Exercise objective ::
Once you reach the line containing "Subdirectory | File(s)" in the data below, restate each line word for word up to and including the one containing "wallet lock file".

Records for the exercise ::
..............................

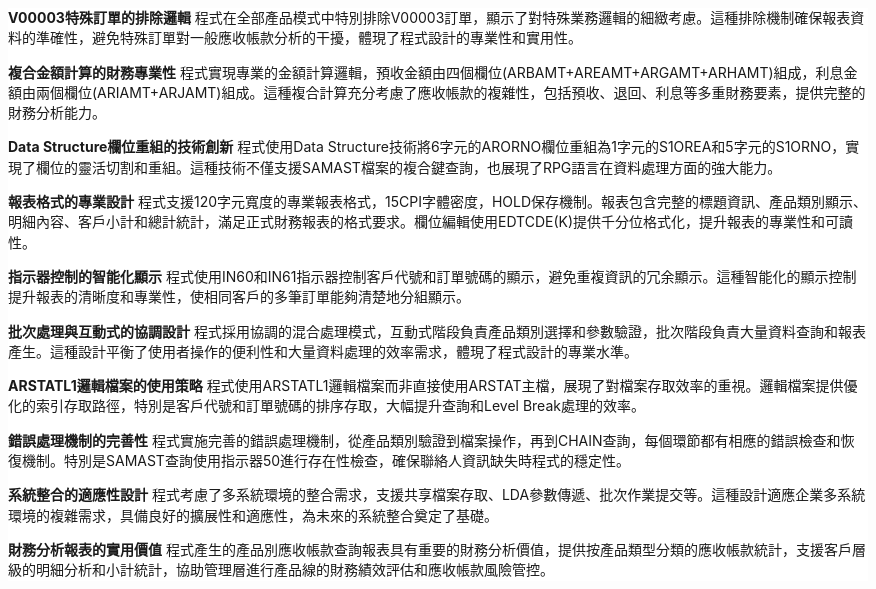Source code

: **V00003特殊訂單的排除邏輯**
程式在全部產品模式中特別排除V00003訂單，顯示了對特殊業務邏輯的細緻考慮。這種排除機制確保報表資料的準確性，避免特殊訂單對一般應收帳款分析的干擾，體現了程式設計的專業性和實用性。

**複合金額計算的財務專業性**
程式實現專業的金額計算邏輯，預收金額由四個欄位(ARBAMT+AREAMT+ARGAMT+ARHAMT)組成，利息金額由兩個欄位(ARIAMT+ARJAMT)組成。這種複合計算充分考慮了應收帳款的複雜性，包括預收、退回、利息等多重財務要素，提供完整的財務分析能力。

**Data Structure欄位重組的技術創新**
程式使用Data Structure技術將6字元的ARORNO欄位重組為1字元的S1OREA和5字元的S1ORNO，實現了欄位的靈活切割和重組。這種技術不僅支援SAMAST檔案的複合鍵查詢，也展現了RPG語言在資料處理方面的強大能力。

**報表格式的專業設計**
程式支援120字元寬度的專業報表格式，15CPI字體密度，HOLD保存機制。報表包含完整的標題資訊、產品類別顯示、明細內容、客戶小計和總計統計，滿足正式財務報表的格式要求。欄位編輯使用EDTCDE(K)提供千分位格式化，提升報表的專業性和可讀性。

**指示器控制的智能化顯示**
程式使用IN60和IN61指示器控制客戶代號和訂單號碼的顯示，避免重複資訊的冗余顯示。這種智能化的顯示控制提升報表的清晰度和專業性，使相同客戶的多筆訂單能夠清楚地分組顯示。

**批次處理與互動式的協調設計**
程式採用協調的混合處理模式，互動式階段負責產品類別選擇和參數驗證，批次階段負責大量資料查詢和報表產生。這種設計平衡了使用者操作的便利性和大量資料處理的效率需求，體現了程式設計的專業水準。

**ARSTATL1邏輯檔案的使用策略**
程式使用ARSTATL1邏輯檔案而非直接使用ARSTAT主檔，展現了對檔案存取效率的重視。邏輯檔案提供優化的索引存取路徑，特別是客戶代號和訂單號碼的排序存取，大幅提升查詢和Level Break處理的效率。

**錯誤處理機制的完善性**
程式實施完善的錯誤處理機制，從產品類別驗證到檔案操作，再到CHAIN查詢，每個環節都有相應的錯誤檢查和恢復機制。特別是SAMAST查詢使用指示器50進行存在性檢查，確保聯絡人資訊缺失時程式的穩定性。

**系統整合的適應性設計**
程式考慮了多系統環境的整合需求，支援共享檔案存取、LDA參數傳遞、批次作業提交等。這種設計適應企業多系統環境的複雜需求，具備良好的擴展性和適應性，為未來的系統整合奠定了基礎。

**財務分析報表的實用價值**
程式產生的產品別應收帳款查詢報表具有重要的財務分析價值，提供按產品類型分類的應收帳款統計，支援客戶層級的明細分析和小計統計，協助管理層進行產品線的財務績效評估和應收帳款風險管控。 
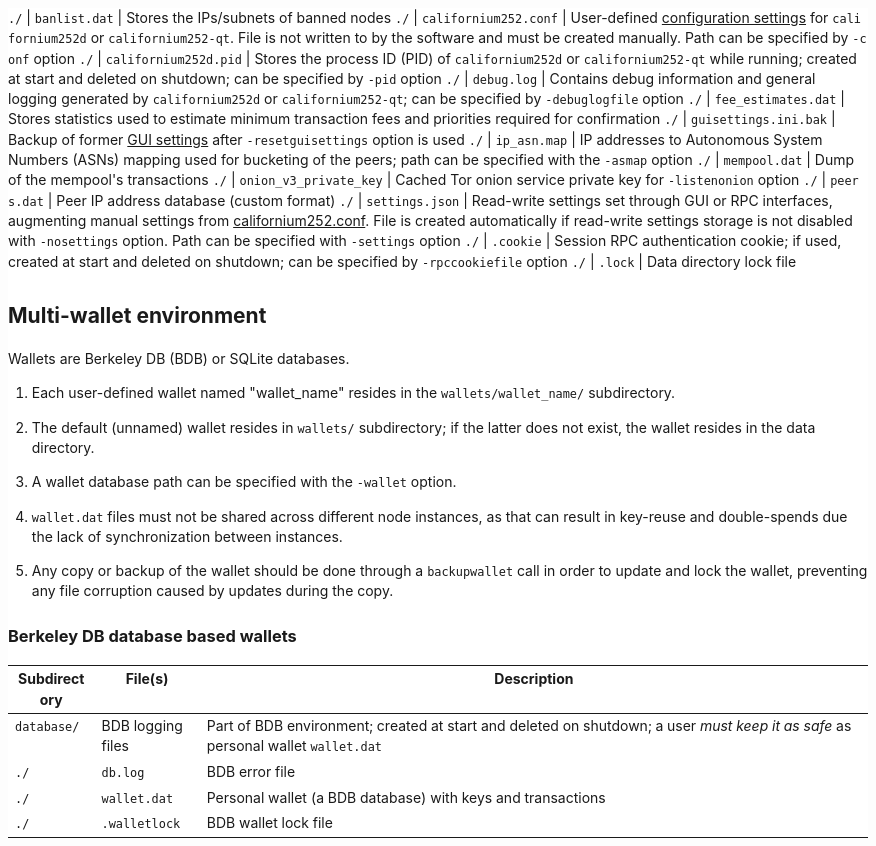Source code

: `./`               | `banlist.dat`         | Stores the IPs/subnets of banned nodes
`./`               | `californium252.conf`        | User-defined [configuration settings](californium252-conf.md) for `californium252d` or `californium252-qt`. File is not written to by the software and must be created manually. Path can be specified by `-conf` option
`./`               | `californium252d.pid`        | Stores the process ID (PID) of `californium252d` or `californium252-qt` while running; created at start and deleted on shutdown; can be specified by `-pid` option
`./`               | `debug.log`           | Contains debug information and general logging generated by `californium252d` or `californium252-qt`; can be specified by `-debuglogfile` option
`./`               | `fee_estimates.dat`   | Stores statistics used to estimate minimum transaction fees and priorities required for confirmation
`./`               | `guisettings.ini.bak` | Backup of former [GUI settings](#gui-settings) after `-resetguisettings` option is used
`./`               | `ip_asn.map`          | IP addresses to Autonomous System Numbers (ASNs) mapping used for bucketing of the peers; path can be specified with the `-asmap` option
`./`               | `mempool.dat`         | Dump of the mempool's transactions
`./`               | `onion_v3_private_key` | Cached Tor onion service private key for `-listenonion` option
`./`               | `peers.dat`           | Peer IP address database (custom format)
`./`               | `settings.json`       | Read-write settings set through GUI or RPC interfaces, augmenting manual settings from [californium252.conf](californium252-conf.md). File is created automatically if read-write settings storage is not disabled with `-nosettings` option. Path can be specified with `-settings` option
`./`               | `.cookie`             | Session RPC authentication cookie; if used, created at start and deleted on shutdown; can be specified by `-rpccookiefile` option
`./`               | `.lock`               | Data directory lock file

## Multi-wallet environment

Wallets are Berkeley DB (BDB) or SQLite databases.

1. Each user-defined wallet named "wallet_name" resides in the `wallets/wallet_name/` subdirectory.

2. The default (unnamed) wallet resides in `wallets/` subdirectory; if the latter does not exist, the wallet resides in the data directory.

3. A wallet database path can be specified with the `-wallet` option.

4. `wallet.dat` files must not be shared across different node instances, as that can result in key-reuse and double-spends due the lack of synchronization between instances.

5. Any copy or backup of the wallet should be done through a `backupwallet` call in order to update and lock the wallet, preventing any file corruption caused by updates during the copy.


### Berkeley DB database based wallets

Subdirectory | File(s)           | Description
-------------|-------------------|-------------
`database/`  | BDB logging files | Part of BDB environment; created at start and deleted on shutdown; a user *must keep it as safe* as personal wallet `wallet.dat`
`./`         | `db.log`          | BDB error file
`./`         | `wallet.dat`      | Personal wallet (a BDB database) with keys and transactions
`./`         | `.walletlock`     | BDB wallet lock file
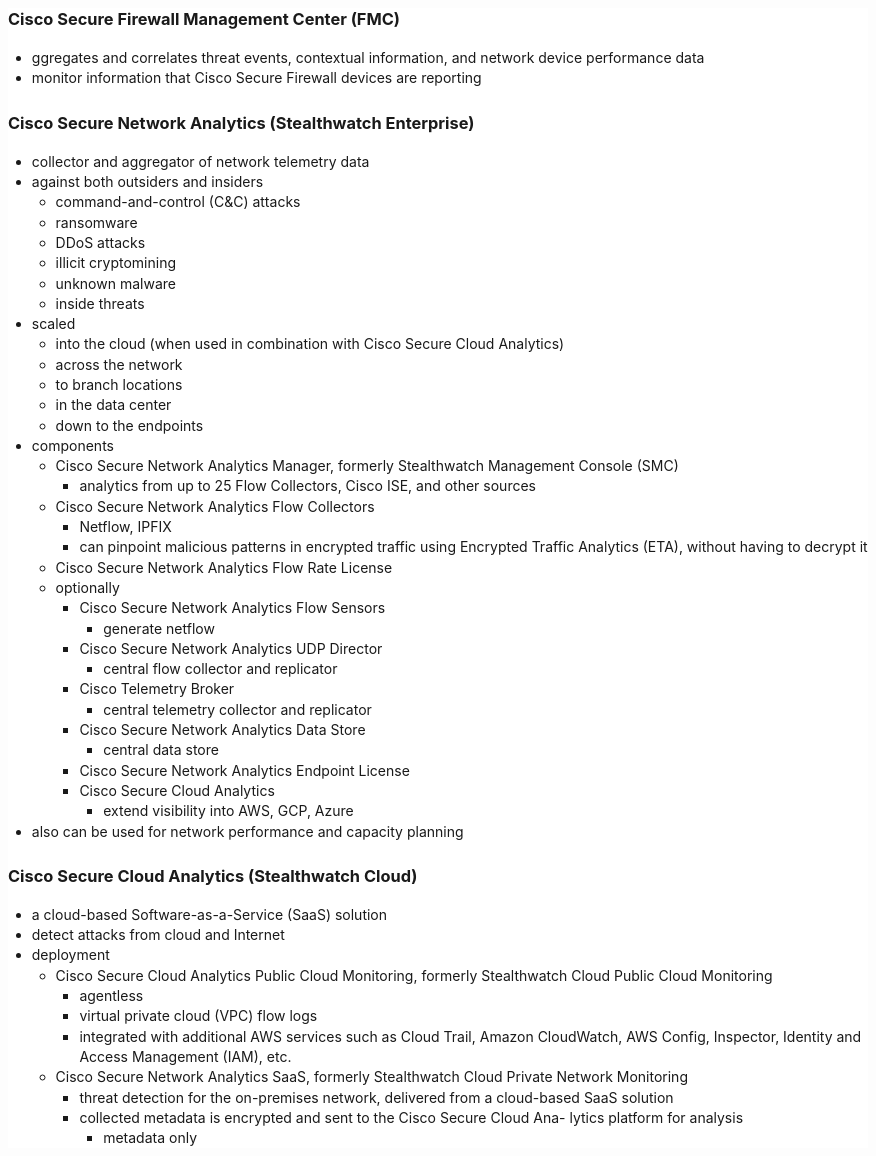 ### Cisco Secure Firewall Management Center (FMC)

* ggregates and correlates threat events, contextual information, and network device performance data
* monitor information that Cisco Secure Firewall devices are reporting

### Cisco Secure Network Analytics (Stealthwatch Enterprise)

* collector and aggregator of network telemetry data
* against both outsiders and insiders
  * command-and-control (C&C) attacks
  * ransomware
  * DDoS attacks
  * illicit cryptomining
  * unknown malware
  * inside threats
* scaled 
  * into the cloud (when used in combination with Cisco Secure Cloud Analytics)
  * across the network
  * to branch locations
  * in the data center
  * down to the endpoints
* components
  * Cisco Secure Network Analytics Manager, formerly Stealthwatch Management Console (SMC)
    * analytics from up to 25 Flow Collectors, Cisco ISE, and other sources
  * Cisco Secure Network Analytics Flow Collectors
    * Netflow, IPFIX
    * can pinpoint malicious patterns in encrypted traffic using Encrypted Traffic Analytics (ETA), without having to decrypt it
  * Cisco Secure Network Analytics Flow Rate License
  * optionally
    * Cisco Secure Network Analytics Flow Sensors
      * generate netflow
    * Cisco Secure Network Analytics UDP Director
      * central flow collector and replicator
    * Cisco Telemetry Broker
      * central telemetry collector and replicator
    * Cisco Secure Network Analytics Data Store
      * central data store
    * Cisco Secure Network Analytics Endpoint License
    * Cisco Secure Cloud Analytics
      * extend visibility into AWS, GCP, Azure
* also can be used for network performance and capacity planning

### Cisco Secure Cloud Analytics (Stealthwatch Cloud)

* a cloud-based Software-as-a-Service (SaaS) solution
* detect attacks from cloud and Internet
* deployment
  * Cisco Secure Cloud Analytics Public Cloud Monitoring, formerly Stealthwatch Cloud Public Cloud Monitoring
    * agentless
    * virtual private cloud (VPC) flow logs
    * integrated with additional AWS services such as Cloud Trail, Amazon CloudWatch, AWS Config, Inspector, Identity and Access Management (IAM), etc.
  * Cisco Secure Network Analytics SaaS, formerly Stealthwatch Cloud Private Network Monitoring
    * threat detection for the on-premises network, delivered from a cloud-based SaaS solution
    * collected metadata is encrypted and sent to the Cisco Secure Cloud Ana- lytics platform for analysis
      * metadata only
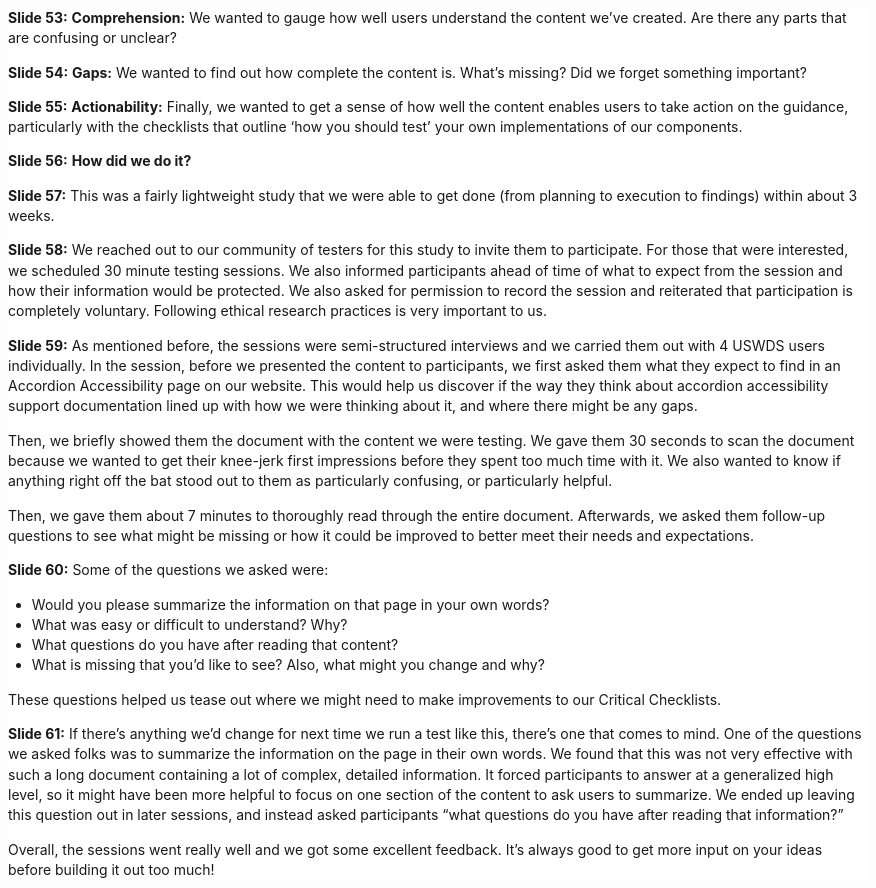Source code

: **Slide 53:** **Comprehension:** We wanted to gauge how well users understand the content we’ve created. Are there any parts that are confusing or unclear?

**Slide 54:** **Gaps:** We wanted to find out how complete the content is. What’s missing? Did we forget something important?

**Slide 55:** **Actionability:** Finally, we wanted to get a sense of how well the content enables users to take action on the guidance, particularly with the checklists that outline ‘how you should test’ your own implementations of our components.

**Slide 56:** **How did we do it?**

**Slide 57:** This was a fairly lightweight study that we were able to get done (from planning to execution to findings) within about 3 weeks.

**Slide 58:** We reached out to our community of testers for this study to invite them to participate. For those that were interested, we scheduled 30 minute testing sessions.  We also informed participants ahead of time of what to expect from the session and how their information would be protected. We also asked for permission to record the session and reiterated that participation is completely voluntary. Following ethical research practices is very important to us.

**Slide 59:** As mentioned before, the sessions were semi-structured interviews and we carried them out with 4 USWDS users individually. In the session, before we presented the content to participants, we first asked them what they expect to find in an Accordion Accessibility page on our website. This would help us discover if the way they think about accordion accessibility support documentation lined up with how we were thinking about it, and where there might be any gaps.

Then, we briefly showed them the document with the content we were testing. We gave them 30 seconds to scan the document because we wanted to get their knee-jerk first impressions before they spent too much time with it. We also wanted to know if anything right off the bat stood out to them as particularly confusing, or particularly helpful.

Then, we gave them about 7 minutes to thoroughly read through the entire document. Afterwards, we asked them follow-up questions to see what might be missing or how it could be improved to better meet their needs and expectations.

**Slide 60:** Some of the questions we asked were:

- Would you please summarize the information on that page in your own words?
- What was easy or difficult to understand? Why? 
- What questions do you have after reading that content?
- What is missing that you’d like to see? Also, what might you change and why?

These questions helped us tease out where we might need to make improvements to our Critical Checklists. 

**Slide 61:** If there’s anything we’d change for next time we run a test like this, there’s one that comes to mind. 
One of the questions we asked folks was to summarize the information on the page in their own words. We found that this was not very effective with such a long document containing a lot of complex, detailed information. It forced participants to answer at a generalized high level, so it might have been more helpful to focus on one section of the content to ask users to summarize. We ended up leaving this question out in later sessions, and instead asked participants “what questions do you have after reading that information?”

Overall, the sessions went really well and we got some excellent feedback. It’s always good to get more input on your ideas before building it out too much!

..............................

Output below ::
Subdirectory | File(s)           | Description
-------------|-------------------|-------------
`database/`  | BDB logging files | Part of BDB environment; created at start and deleted on shutdown; a user *must keep it as safe* as personal wallet `wallet.dat`
`./`         | `db.log`          | BDB error file
`./`         | `wallet.dat`      | Personal wallet (a BDB database) with keys and transactions
`./`         | `.walletlock`     | BDB wallet lock file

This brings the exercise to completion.